Discover some gems by browsing online stores Siobhan Finneran and Molly Wright as Ivanna and Alex in Apostasy. Photo: Curzon Films

I grew up believing Jean Harlow died of renal failure in 1937 because her Christian Science mother wouldn’t allow her have a blood transfusion. That story was subsequently debunked. A few years ago, I reviewed the Emma Thompson film The Children Act on these pages. It dealt with a boy who refuses to have a transfusion because of his religious principles.

The most recent film I saw on this theme was the British release Apostasy. It explores it from the angle of an 18-year-old girl who’s anaemic. She refuses a transfusion and thereby endangers her life.

It’s an uncompromising treatment of the heartbreak experienced by her older sister who’s just become pregnant outside marriage and has become ‘dismembered’ from the Jehovah’s Witness congregation as a result.

Her mother adheres to its stern dictates, which causes a rift in the family. Will she be reinstated? Will her baby be brought up as a Witness? Does the fundamentalism of the congregation go too far?

It’s the debut feature of Daniel Kokotajlo, a former Jehovah’s Witness himself. It can be bought from Amazon or Alibris, the two sites I mainly use for film purchases. Prices vary but if you shop around you can generally find them at affordable prices.

You can also buy classic religious films from the past on these sites. You ‘ve probably seen the more well-known ones. Even if you have they’re worth a second view.

The Song of Bernadette (1943) is the story of Bernadette Soubirous, the French girl who wasn’t first believed when she told locals in her village of her vision of Our Lady at a grotto in Lourdes in 1858. Jennifer jones was captivating in the role and won an Oscar for it.

Oscars

Going My Way  is the ever-popular story of an easy-going  priest (Bing Crosby) who softens his aging superior (Barry Fitzgerald) and some rough-around-the-edges street children. It won the Best Picture Award of 1944 and also scooped Oscars for Crosby, Fitzgerald and its director, Leo McCarey. Crosby reprised his role in the following year’s The Bells of St Mary’s.

The Nun’s Story (1959) is the famous Audrey Hepburn film about a nun who serves in the Belgian Congo before eventually leaving the cloistered life. When I interviewed her in the 1980s, she told me it was her favourite film. She’s more usually associated with Roman Holiday or My Fair Lady but the spiritual crisis her character underwent here resonated with her more than any other film she made in her career.

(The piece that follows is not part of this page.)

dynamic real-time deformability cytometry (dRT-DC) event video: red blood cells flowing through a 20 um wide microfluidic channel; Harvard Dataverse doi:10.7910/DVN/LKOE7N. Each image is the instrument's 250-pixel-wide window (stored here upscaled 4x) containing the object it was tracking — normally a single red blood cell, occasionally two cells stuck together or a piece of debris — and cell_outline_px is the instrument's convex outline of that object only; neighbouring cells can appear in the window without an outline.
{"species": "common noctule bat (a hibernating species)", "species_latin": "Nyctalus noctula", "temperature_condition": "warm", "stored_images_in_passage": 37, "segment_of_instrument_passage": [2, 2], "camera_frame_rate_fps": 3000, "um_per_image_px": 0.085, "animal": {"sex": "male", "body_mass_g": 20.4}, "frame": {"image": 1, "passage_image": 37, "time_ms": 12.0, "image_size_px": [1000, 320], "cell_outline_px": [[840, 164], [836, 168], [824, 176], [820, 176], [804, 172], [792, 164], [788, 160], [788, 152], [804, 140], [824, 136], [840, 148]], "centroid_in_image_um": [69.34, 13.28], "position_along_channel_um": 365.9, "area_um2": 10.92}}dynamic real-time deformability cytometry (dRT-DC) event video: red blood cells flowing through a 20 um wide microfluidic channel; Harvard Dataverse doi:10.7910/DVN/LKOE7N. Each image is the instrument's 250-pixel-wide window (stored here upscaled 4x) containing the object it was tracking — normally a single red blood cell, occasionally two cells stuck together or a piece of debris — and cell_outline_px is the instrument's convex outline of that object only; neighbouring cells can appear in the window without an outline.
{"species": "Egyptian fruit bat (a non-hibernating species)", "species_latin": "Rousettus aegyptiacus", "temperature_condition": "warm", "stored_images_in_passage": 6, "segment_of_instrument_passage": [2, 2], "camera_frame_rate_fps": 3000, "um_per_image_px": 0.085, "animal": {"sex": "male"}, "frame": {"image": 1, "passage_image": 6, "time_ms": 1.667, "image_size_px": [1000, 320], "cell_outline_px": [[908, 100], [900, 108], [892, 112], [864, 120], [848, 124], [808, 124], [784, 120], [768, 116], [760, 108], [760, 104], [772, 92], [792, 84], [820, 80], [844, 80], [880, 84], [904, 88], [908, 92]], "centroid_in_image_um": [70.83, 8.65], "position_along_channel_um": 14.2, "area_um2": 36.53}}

“At that time it was unusual for Hollywood to make a film about a nun who renounces her vows,” she said to me, “but it was so emotional they felt it would strike a chord with the public.”

Time proved them right. It was one of her most successful films at the box office and won eight Oscar nominations. You were with her on her journey right to the end, painful and all as it was.